● ESTRATTO DEL TESTO
Il terzo film del regista messicano potrebbe essere definito anche il suo primo vero lungometraggio, grazie ad un supporto e mezzi produttivi mai avuti fino a questo momento.
La spina del diavolo recensione terzo film di Del Toro

Quattro anni dopo le delusioni produttive di “Mimic” e traumatici eventi personali, il regista messicano Guillermo Del Toro torna in cabina di regia con un lungometraggio dall’impronta ispanica, ovvero “La spina del diavolo”. Supportato questa volta in sede produttiva dai fratelli Almodovar, Il regista realizza il suo vero primo grande film, forte di una certa libertà creativa e di un sostanzioso budget, che lo lancerà definitivamente in campo internazionale. Ecco di seguito la recensione di “La spina del diavolo”.

La spina del diavolo terzo film Del Toro

La spina del diavolo: la trama del terzo film di Guillermo Del Toro

Nella Spagna del 1939, si assiste agli ultimi atti della sanguinosa guerra civile. Aiutati dai giovani custodi Jacinto e Conchita, Casares e Carmen gestiscono un piccolo orfanotrofio nella campagna spagnola ma, di nascosto, sostengono la fazione repubblicana del conflitto proteggendo negli angoli oscuri della struttura l’oro usato per finanziare la guerra. In questo clima ardente, un giorno all’orfanotrofio arriva il piccolo dodicenne Carlos, i quali genitori sono morti durante gli scontri.

● DATI FORNITI

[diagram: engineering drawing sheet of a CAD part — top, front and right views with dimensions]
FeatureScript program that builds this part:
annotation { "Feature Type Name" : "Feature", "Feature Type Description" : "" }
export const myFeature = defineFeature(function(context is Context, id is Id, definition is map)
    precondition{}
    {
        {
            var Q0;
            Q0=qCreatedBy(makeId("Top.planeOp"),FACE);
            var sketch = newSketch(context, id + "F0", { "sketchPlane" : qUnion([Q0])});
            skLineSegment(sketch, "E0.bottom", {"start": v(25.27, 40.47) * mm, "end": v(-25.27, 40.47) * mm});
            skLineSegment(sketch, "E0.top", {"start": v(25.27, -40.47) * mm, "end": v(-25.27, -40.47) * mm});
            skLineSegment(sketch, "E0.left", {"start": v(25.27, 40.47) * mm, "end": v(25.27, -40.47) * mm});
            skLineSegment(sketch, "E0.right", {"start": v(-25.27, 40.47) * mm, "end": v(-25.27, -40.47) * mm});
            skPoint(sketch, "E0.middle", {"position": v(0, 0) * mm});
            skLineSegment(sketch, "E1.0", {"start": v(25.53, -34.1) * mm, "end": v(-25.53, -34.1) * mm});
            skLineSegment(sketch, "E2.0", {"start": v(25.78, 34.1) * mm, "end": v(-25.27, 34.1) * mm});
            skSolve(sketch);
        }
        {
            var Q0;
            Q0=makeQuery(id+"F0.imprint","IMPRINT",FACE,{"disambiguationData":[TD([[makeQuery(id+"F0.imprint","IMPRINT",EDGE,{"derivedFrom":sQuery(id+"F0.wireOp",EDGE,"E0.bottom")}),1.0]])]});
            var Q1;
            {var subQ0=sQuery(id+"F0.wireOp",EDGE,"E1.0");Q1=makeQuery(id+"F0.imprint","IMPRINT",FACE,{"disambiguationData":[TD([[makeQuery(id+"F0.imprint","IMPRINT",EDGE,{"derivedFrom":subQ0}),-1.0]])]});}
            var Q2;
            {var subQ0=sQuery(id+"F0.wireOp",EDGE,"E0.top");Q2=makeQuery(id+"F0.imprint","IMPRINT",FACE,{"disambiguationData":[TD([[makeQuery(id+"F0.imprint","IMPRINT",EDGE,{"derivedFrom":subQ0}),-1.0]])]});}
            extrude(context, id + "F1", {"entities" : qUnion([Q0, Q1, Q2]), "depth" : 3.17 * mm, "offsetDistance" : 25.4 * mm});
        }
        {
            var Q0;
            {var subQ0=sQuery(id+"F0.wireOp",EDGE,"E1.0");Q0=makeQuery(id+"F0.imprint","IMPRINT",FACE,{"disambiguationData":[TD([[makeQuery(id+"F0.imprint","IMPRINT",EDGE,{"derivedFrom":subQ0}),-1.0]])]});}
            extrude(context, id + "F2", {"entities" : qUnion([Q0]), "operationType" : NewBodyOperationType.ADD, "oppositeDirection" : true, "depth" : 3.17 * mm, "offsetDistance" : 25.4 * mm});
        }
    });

● COSA FARE
Estrai dalla recensione del film il passo che inizia con "Il terzo film" e termina con "a questo momento.", copiandolo parola per parola.

● SOLUZIONE DELL'ESERCIZIO
Il terzo film del regista messicano potrebbe essere definito anche il suo primo vero lungometraggio, grazie ad un supporto e mezzi produttivi mai avuti fino a questo momento.